Visions of Infinity: The Great Mathematical Problems – Ian Stewart
Thoughts: Decent. A lot of it went over my head, but Stewart does an admirable job explaining complex topics clearly, so I understood more than I might have reading a lesser math communicator.
(The notes below are not a summary of the book, but rather raw notes - whatever I thought, at the time, might be worth remembering.)
Stewart, Ian. 2013. Visions of Infinity: The Great Mathematical Problems. Basic Books.

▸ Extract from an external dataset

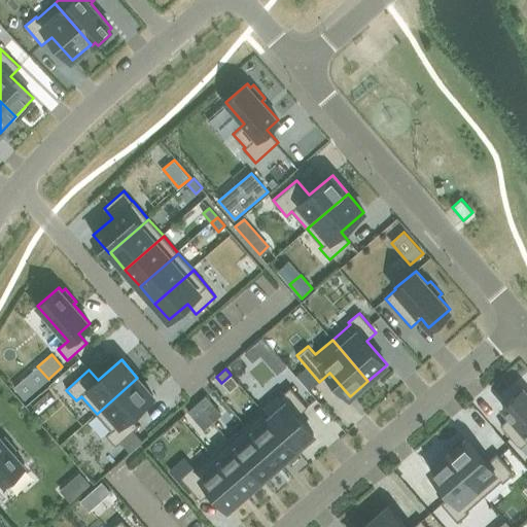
[(137,378),(97,414),(111,430),(106,435),(115,446),(139,426),(130,416),(153,395),(137,378)]
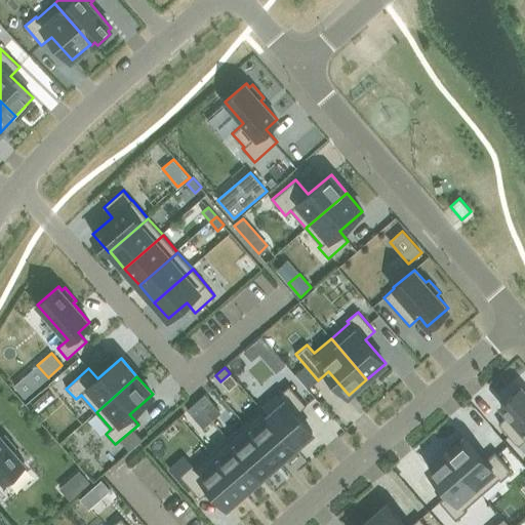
[(284,402),(269,415),(295,447),(313,432),(296,414),(307,405),(289,386),(278,395),(284,402)]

- 12-13: Henri Poincaré took a special interest in how mathematical insights come about. “His outline of the creative process distinguished three key stages: preparation, incubation, and illumination. Preparation consists of conscious logical efforts to pin the problem down, make it precise, and attacked by conventional methods. This stage Poincaré considered essential: it gets the subconscious going and provides raw materials for it to work with. Incubation takes place when you stop thinking about the problem and go off and do something else. The subconscious now starts combining ideas with each other, often quite wild ideas, until light starts to dawn. With luck, this leads to illumination: your subconscious taps you on the shoulder and the proverbial lightbulb goes off in your mind.” (cf. Graham Wallas’s model of creative breakthroughs)
- 30-31: Novel mentioned: Uncle Petros and Goldbach’s Conjecture by Apostolos Doxiadis. When it was released, Faber & Faber offered a million-dollar prize if a proof of the Goldbach Conjecture could be delivered within two years (i.e. it expired in April 2002).
Posted: Oct 13, 2022. Last updated: Dec 01, 2022.